Ahead of the trial, NGN’s legal team sought an order to force Harry to disclose any relevant information that he might possess, or that might be held by his former lawyers or the royal household, which would be relevant to what he knew about alleged unlawful behavior before the end of 2013.

If Harry, the Duke of Sussex, knew he had a potential claim against NGN before that date, then the case could be dismissed on the grounds it was filed too late.

“I have real concerns that the issue of disclosure related to the ‘knowledge issue’ has not been dealt with adequately by the claimants’ solicitors (lawyers),” said Judge Timothy Fancourt, adding that so far they had produced only five documents assessed to be relevant.

He also said it was not appropriate that the majority of the searching and selection of relevant documents appeared to have been done by the duke himself until very recently.


Anthony Hudson, NGN’s lawyer, had earlier told the court that Harry had been creating an “obstacle course” on the issue, and the disclosure of other possibly relevant emails had also been highly unsatisfactory.

“We have had to drag those out of the claimant kicking and screaming,” he said.

Fancourt said there was “troubling evidence” that a large number of potentially relevant documents and messages between Harry and J.R. Moehringer, the ghostwriter of his hugely successful memoir “Spare”, over messaging app Signal had all been destroyed.

“The position is not transparently clear about what happened,” the judge said, citing how Moehringer later wrote said they had been “texting round the clock” and it was likely they would have discussed matters relating to unlawful behavior by newspapers.

Harry’s lawyer David Sherborne responded by accusing Hudson of using language to “get a headline”, and said NGN’s legal team was guilty of simply carrying out a fishing expedition.
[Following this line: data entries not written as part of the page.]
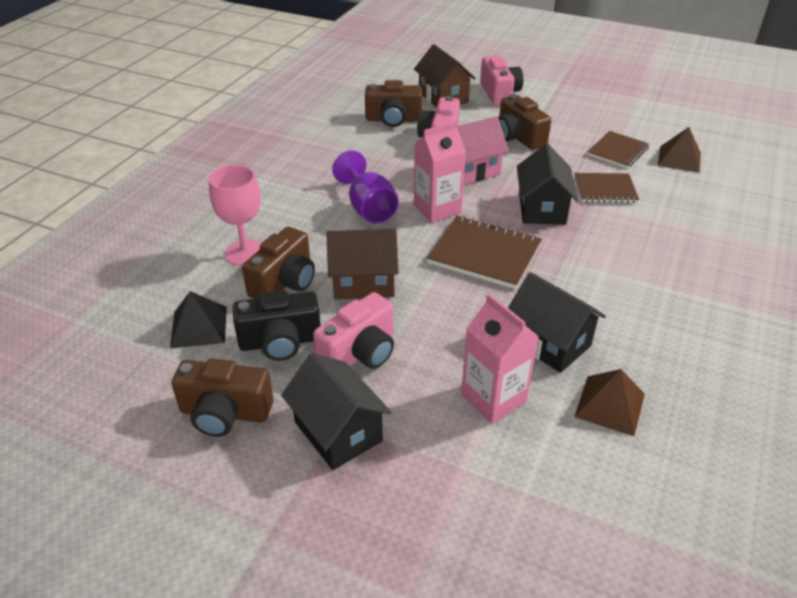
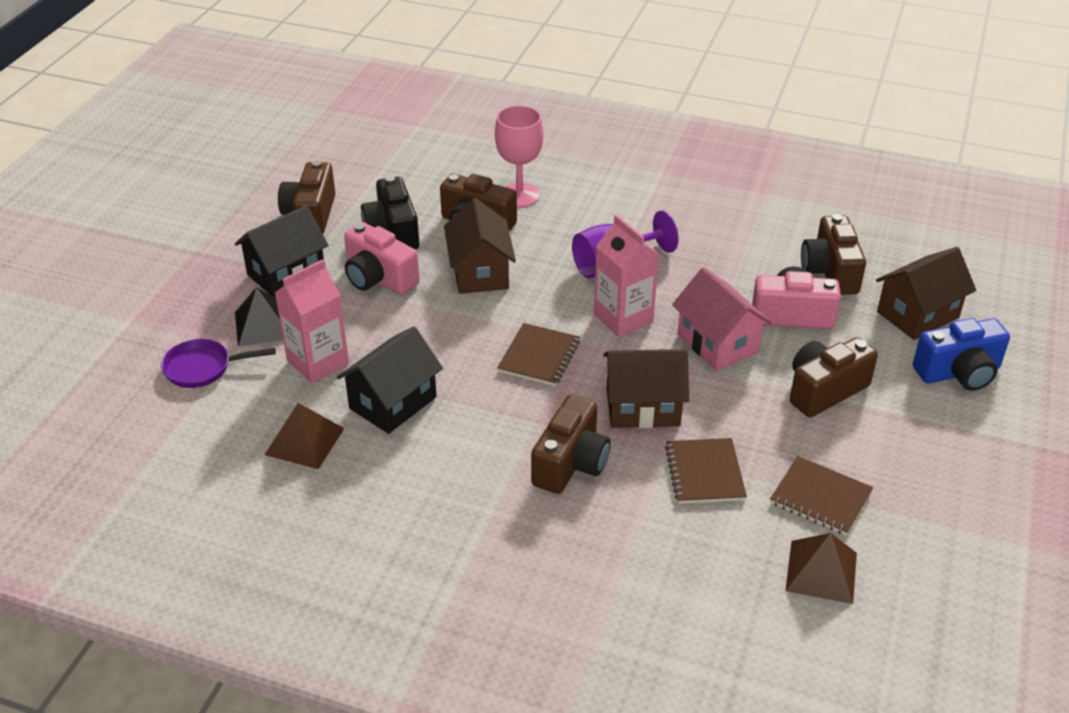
camera: 85 degrees right, 0 degrees up
(199, 327) = (411, 186): black pyramid -> black pyramid (263, 325)
(484, 254) = (539, 356): brown notebook -> brown notebook, size x0.67
(499, 93) = (959, 373): pink camera -> blue camera
(505, 502) = (203, 368): none -> purple pan
(542, 209) = (643, 407): black house -> brown house
(607, 246) = (571, 463): none -> brown camera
He said the suggestion Harry was withholding or destroying material was the “height of hypocrisy”, saying NGN had deliberately deleted millions of emails as part of a way to hide incriminating evidence.

However, Fancourt ruled that a wider search was required of Harry’s laptop, text and WhatsApp messages, to look at exchanges from 2005 until early 2023, and an attempt should be made to retrieve the Signal exchanges. The duke also needed to produce a witness statement to explain the Moehringer exchange.

He said letters should be also sent to the royal household and its lawyers asking that any hard copies or electronic documents they held relating to Harry’s communications should be returned to the prince so that they too could be examined.

The judge also ordered that Harry should make an interim payment of 60,000 pounds to NGN towards its costs for the hearing.